That long introduction is to say that the computational infrastructure detailed in the manuscript is a path out of these dark ages of intermolecular potentials. The community needs tools to develop, evaluate and apply better technologies. Only when the inadequacy of current practices becomes embarrassingly obvious will the requisite change / improvements be adopted / required in the molecular simulation community. It is not good enough to say we use famous giant force fields for our problem because all my friends do and here are a bunch of references that use them too. It is time for change. The authors have provided a practical road forward.
Notes:
The authors might mention that it has long been known that the typical Lennard-Jones mixing rules used, with geometric mixing of the epsilon coefficient isn’t optimal even for Lennard-Jones and the current practice is not based on any theoretical justification that I am aware of. On the other hand mixing the C6 coefficient of the dispersion geometrically is empirically and theoretically better motivated with better results. An empirical investigation of this is nicely demonstrated in a paper (one of many) by Waldman and Hagler
https://doi.org/10.1002/jcc.540140909; the theory of mixing can be referenced adequately via https://doi.org/10.1039/TF9605600761.


In Fig. 1 I am not sure that it is enough to go to about 150K in the repulsions to compare the potentials. What is the motivation to show only the attractive region ? The repulsive parts are important and different too at relevant energies not shown in Fig. 1. Please comment and thank you. Fig. 1 does do a good job showing the attractive parts so maybe a second panel?

[Dataset excerpts]
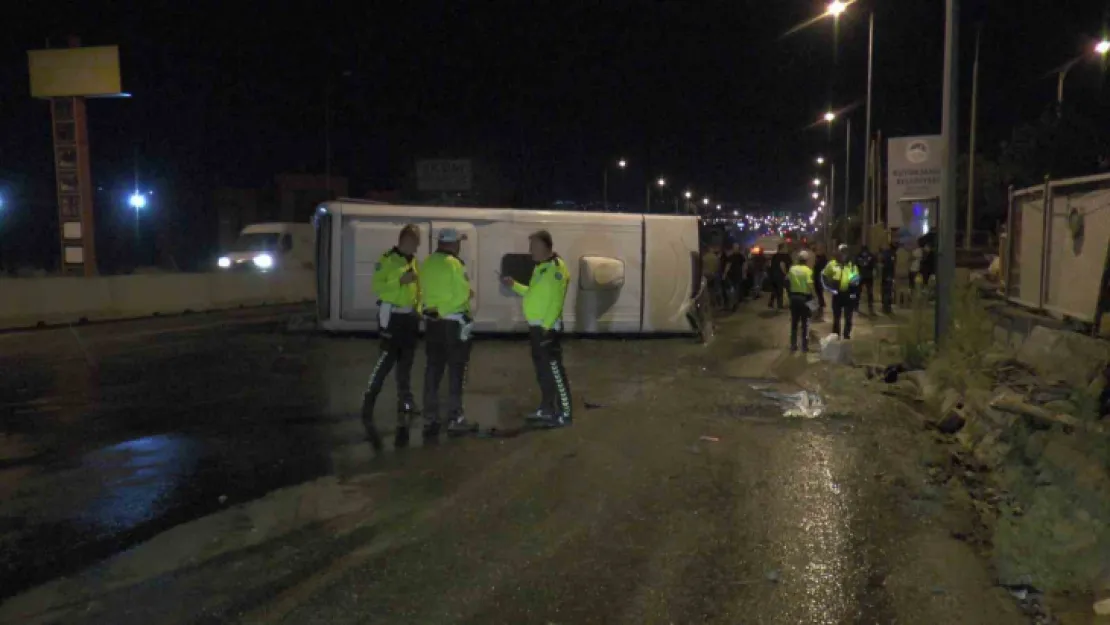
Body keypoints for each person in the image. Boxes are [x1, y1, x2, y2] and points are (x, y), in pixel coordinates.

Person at [501, 230, 573, 428]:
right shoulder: (541, 268)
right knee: (542, 372)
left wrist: (547, 329)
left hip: (546, 329)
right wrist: (514, 285)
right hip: (537, 328)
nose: (530, 251)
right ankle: (547, 408)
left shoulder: (556, 269)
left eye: (533, 247)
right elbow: (532, 293)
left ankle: (565, 413)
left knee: (555, 371)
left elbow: (556, 301)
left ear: (545, 247)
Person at [360, 224, 421, 450]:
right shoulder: (387, 260)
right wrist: (400, 282)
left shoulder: (412, 260)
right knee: (385, 361)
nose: (417, 246)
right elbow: (379, 289)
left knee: (406, 363)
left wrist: (419, 310)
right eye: (415, 241)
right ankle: (368, 402)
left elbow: (418, 289)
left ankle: (405, 401)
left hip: (408, 319)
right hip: (391, 316)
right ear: (404, 239)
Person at [420, 228, 476, 441]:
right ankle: (455, 418)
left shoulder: (428, 262)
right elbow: (462, 294)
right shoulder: (454, 263)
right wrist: (467, 293)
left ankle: (430, 415)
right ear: (453, 244)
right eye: (459, 242)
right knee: (456, 370)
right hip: (453, 323)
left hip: (432, 323)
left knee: (433, 369)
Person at [821, 244, 861, 340]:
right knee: (836, 318)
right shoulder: (832, 264)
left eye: (845, 252)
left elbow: (856, 280)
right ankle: (836, 335)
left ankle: (846, 335)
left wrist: (854, 287)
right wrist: (830, 288)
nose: (843, 255)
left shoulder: (852, 266)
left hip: (848, 294)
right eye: (842, 252)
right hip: (837, 295)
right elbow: (824, 276)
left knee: (848, 317)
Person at [787, 250, 816, 352]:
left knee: (794, 323)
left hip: (794, 298)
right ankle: (804, 346)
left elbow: (788, 281)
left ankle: (793, 345)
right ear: (806, 260)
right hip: (805, 298)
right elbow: (809, 284)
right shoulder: (808, 270)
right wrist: (814, 296)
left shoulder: (792, 269)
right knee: (805, 323)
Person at [767, 244, 791, 310]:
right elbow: (782, 265)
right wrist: (786, 274)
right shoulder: (785, 256)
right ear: (782, 248)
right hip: (782, 276)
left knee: (776, 290)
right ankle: (781, 305)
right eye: (786, 247)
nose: (787, 249)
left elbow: (770, 265)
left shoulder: (774, 256)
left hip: (774, 275)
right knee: (787, 289)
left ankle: (771, 303)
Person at [723, 243, 746, 310]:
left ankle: (734, 303)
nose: (735, 249)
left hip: (738, 275)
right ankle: (733, 303)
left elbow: (744, 265)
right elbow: (728, 266)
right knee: (733, 290)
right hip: (731, 275)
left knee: (736, 289)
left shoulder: (740, 256)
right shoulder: (731, 257)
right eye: (734, 247)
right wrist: (725, 274)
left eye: (736, 247)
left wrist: (744, 273)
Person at [855, 244, 877, 315]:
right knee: (868, 292)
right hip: (867, 276)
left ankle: (857, 306)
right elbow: (873, 265)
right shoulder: (870, 256)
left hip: (862, 276)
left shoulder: (859, 256)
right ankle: (869, 307)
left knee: (860, 292)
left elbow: (856, 264)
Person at [880, 240, 898, 314]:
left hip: (884, 274)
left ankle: (885, 306)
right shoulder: (893, 254)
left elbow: (882, 262)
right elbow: (893, 264)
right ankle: (887, 307)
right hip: (889, 274)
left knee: (885, 291)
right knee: (888, 291)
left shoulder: (885, 253)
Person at [813, 244, 829, 314]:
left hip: (819, 277)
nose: (818, 251)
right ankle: (820, 306)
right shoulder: (817, 257)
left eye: (819, 250)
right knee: (818, 293)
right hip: (816, 277)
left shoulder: (823, 258)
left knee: (818, 292)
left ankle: (819, 307)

[WHAT THE TASK REQUIRES] Write the next part of the review of the intermolecular potentials manuscript, picking up right after its last sentence.

[TASK OUTPUT]
I cannot stress enough how important the infrastructure to run and test new potentials is that is described at the end of Section 1. OpenFF and OpenMM have done an amazing job in this regard with excellent GPU support making training / testing / evaluating against meaningful data bases practical and indeed something that should be required. While I do not share the philosophy of building force fields with condensed phase information as a primary source of intermolecular potential energy information, the framework presenting lets the community readily test what actually works best and will ultimately result in optimal strategies in building both ad hoc and more transferable force fields. In the end it is not a philosophical but rather an empirically testable question.

Overall, this is a very interesting paper and a launching point for further development. Using the described software and hardware infrastructure, an entirely novel force field was developed and validated in short order. This is terrific and of great value at minimum as a demonstration project. The practical utility will be found as it get’s use.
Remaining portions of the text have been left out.